◆ EXERCISE BRIEF: Output each entry in full so that the result matches the data exactly.
**** DATA FOR THE TASK
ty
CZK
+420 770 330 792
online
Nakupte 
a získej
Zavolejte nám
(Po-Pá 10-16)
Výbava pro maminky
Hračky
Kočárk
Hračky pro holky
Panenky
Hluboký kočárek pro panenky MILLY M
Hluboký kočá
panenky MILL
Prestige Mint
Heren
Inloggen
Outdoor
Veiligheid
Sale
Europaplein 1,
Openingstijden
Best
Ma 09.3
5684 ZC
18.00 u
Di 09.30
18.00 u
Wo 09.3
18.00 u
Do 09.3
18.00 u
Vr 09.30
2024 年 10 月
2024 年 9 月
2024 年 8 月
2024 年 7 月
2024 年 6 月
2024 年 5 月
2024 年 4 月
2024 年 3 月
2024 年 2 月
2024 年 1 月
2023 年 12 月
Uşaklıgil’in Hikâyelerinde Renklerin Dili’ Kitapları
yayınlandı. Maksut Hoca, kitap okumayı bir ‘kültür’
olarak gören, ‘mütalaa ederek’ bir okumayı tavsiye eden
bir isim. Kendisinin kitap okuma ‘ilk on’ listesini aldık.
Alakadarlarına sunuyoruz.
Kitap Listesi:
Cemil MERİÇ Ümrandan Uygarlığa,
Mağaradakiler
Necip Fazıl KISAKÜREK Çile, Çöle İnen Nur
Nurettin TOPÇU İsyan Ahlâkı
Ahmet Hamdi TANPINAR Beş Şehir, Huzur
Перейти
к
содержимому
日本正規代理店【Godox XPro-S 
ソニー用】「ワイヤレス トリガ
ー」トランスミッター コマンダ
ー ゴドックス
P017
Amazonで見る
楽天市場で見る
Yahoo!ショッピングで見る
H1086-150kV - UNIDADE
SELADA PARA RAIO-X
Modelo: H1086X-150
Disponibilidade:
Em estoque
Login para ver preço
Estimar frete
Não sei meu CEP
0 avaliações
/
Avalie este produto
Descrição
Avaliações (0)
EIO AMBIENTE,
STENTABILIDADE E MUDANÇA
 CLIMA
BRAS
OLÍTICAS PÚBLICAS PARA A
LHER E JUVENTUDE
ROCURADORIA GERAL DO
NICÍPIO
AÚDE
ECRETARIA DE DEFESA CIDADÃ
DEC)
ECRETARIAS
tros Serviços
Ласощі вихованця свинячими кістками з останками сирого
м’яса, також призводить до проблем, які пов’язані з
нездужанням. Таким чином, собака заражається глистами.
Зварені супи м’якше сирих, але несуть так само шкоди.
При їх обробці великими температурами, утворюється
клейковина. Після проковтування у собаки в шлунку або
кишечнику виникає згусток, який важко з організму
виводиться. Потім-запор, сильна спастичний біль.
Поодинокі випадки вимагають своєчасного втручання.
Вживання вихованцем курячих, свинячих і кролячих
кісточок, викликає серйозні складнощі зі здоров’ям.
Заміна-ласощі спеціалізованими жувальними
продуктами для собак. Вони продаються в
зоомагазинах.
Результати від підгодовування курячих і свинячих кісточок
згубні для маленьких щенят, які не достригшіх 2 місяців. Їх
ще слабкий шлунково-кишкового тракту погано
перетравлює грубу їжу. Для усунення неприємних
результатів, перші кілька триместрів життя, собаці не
********
◆ YOUR SOLUTION:
ty
CZK
+420 770 330 792
online
Nakupte 
a získej
Zavolejte nám
(Po-Pá 10-16)
Výbava pro maminky
Hračky
Kočárk
Hračky pro holky
Panenky
Hluboký kočárek pro panenky MILLY M
Hluboký kočá
panenky MILL
Prestige Mint
Heren
Inloggen
Outdoor
Veiligheid
Sale
Europaplein 1,
Openingstijden
Best
Ma 09.3
5684 ZC
18.00 u
Di 09.30
18.00 u
Wo 09.3
18.00 u
Do 09.3
18.00 u
Vr 09.30
2024 年 10 月
2024 年 9 月
2024 年 8 月
2024 年 7 月
2024 年 6 月
2024 年 5 月
2024 年 4 月
2024 年 3 月
2024 年 2 月
2024 年 1 月
2023 年 12 月
Uşaklıgil’in Hikâyelerinde Renklerin Dili’ Kitapları
yayınlandı. Maksut Hoca, kitap okumayı bir ‘kültür’
olarak gören, ‘mütalaa ederek’ bir okumayı tavsiye eden
bir isim. Kendisinin kitap okuma ‘ilk on’ listesini aldık.
Alakadarlarına sunuyoruz.
Kitap Listesi:
Cemil MERİÇ Ümrandan Uygarlığa,
Mağaradakiler
Necip Fazıl KISAKÜREK Çile, Çöle İnen Nur
Nurettin TOPÇU İsyan Ahlâkı
Ahmet Hamdi TANPINAR Beş Şehir, Huzur
Перейти
к
содержимому
日本正規代理店【Godox XPro-S 
ソニー用】「ワイヤレス トリガ
ー」トランスミッター コマンダ
ー ゴドックス
P017
Amazonで見る
楽天市場で見る
Yahoo!ショッピングで見る
H1086-150kV - UNIDADE
SELADA PARA RAIO-X
Modelo: H1086X-150
Disponibilidade:
Em estoque
Login para ver preço
Estimar frete
Não sei meu CEP
0 avaliações
/
Avalie este produto
Descrição
Avaliações (0)
EIO AMBIENTE,
STENTABILIDADE E MUDANÇA
 CLIMA
BRAS
OLÍTICAS PÚBLICAS PARA A
LHER E JUVENTUDE
ROCURADORIA GERAL DO
NICÍPIO
AÚDE
ECRETARIA DE DEFESA CIDADÃ
DEC)
ECRETARIAS
tros Serviços
Ласощі вихованця свинячими кістками з останками сирого
м’яса, також призводить до проблем, які пов’язані з
нездужанням. Таким чином, собака заражається глистами.
Зварені супи м’якше сирих, але несуть так само шкоди.
При їх обробці великими температурами, утворюється
клейковина. Після проковтування у собаки в шлунку або
кишечнику виникає згусток, який важко з організму
виводиться. Потім-запор, сильна спастичний біль.
Поодинокі випадки вимагають своєчасного втручання.
Вживання вихованцем курячих, свинячих і кролячих
кісточок, викликає серйозні складнощі зі здоров’ям.
Заміна-ласощі спеціалізованими жувальними
продуктами для собак. Вони продаються в
зоомагазинах.
Результати від підгодовування курячих і свинячих кісточок
згубні для маленьких щенят, які не достригшіх 2 місяців. Їх
ще слабкий шлунково-кишкового тракту погано
перетравлює грубу їжу. Для усунення неприємних
результатів, перші кілька триместрів життя, собаці не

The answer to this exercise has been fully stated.